Es ist empfehlenswert, dass der Eigentümer oder ein Bevollmächtigter anwesend ist, um Zugang zu allen Gebäudebereichen zu gewährleisten und Fragen zur Bauhistorie beantworten zu können. Insbesondere bei Nürnberger Altbauten mit komplexer Bau- und Sanierungsgeschichte sind Informationen des Eigentümers über vergangene Maßnahmen sehr wertvoll für die Beurteilung.

Welche Gebäudebereiche werden bei einer Bauzustandsprüfung untersucht?

Eine vollständige Bauzustandsprüfung umfasst die Gründung und den Keller, das tragende Mauerwerk, Decken und Böden, das Dach und die Dachentwässerung, Fassaden und Fenster, die Haustechnik (Heizung, Sanitär, Elektrik) sowie die Außenanlagen.

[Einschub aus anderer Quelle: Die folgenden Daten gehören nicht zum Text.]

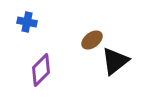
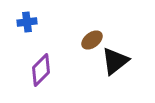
blue cross: rotated 18 degrees counterclockwise
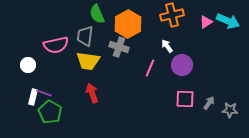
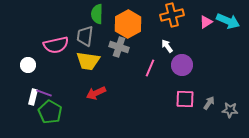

Alle zugänglichen Gebäudeteile werden systematisch begutachtet und der Zustand dokumentiert.

Kann eine Bauzustandsprüfung auch bei bewohnten Immobilien durchgeführt werden?

Ja, eine Bauzustandsprüfung ist grundsätzlich auch in bewohnten Immobilien möglich. Allerdings kann die Zugänglichkeit einiger Bereiche eingeschränkt sein, etwa durch Möbel, Einbauten oder abgeschlossene Räume. Wir empfehlen, vor der Prüfung möglichst alle Bereiche zugänglich zu machen. Auf Einschränkungen durch die Bewohnung wird im Bericht hingewiesen.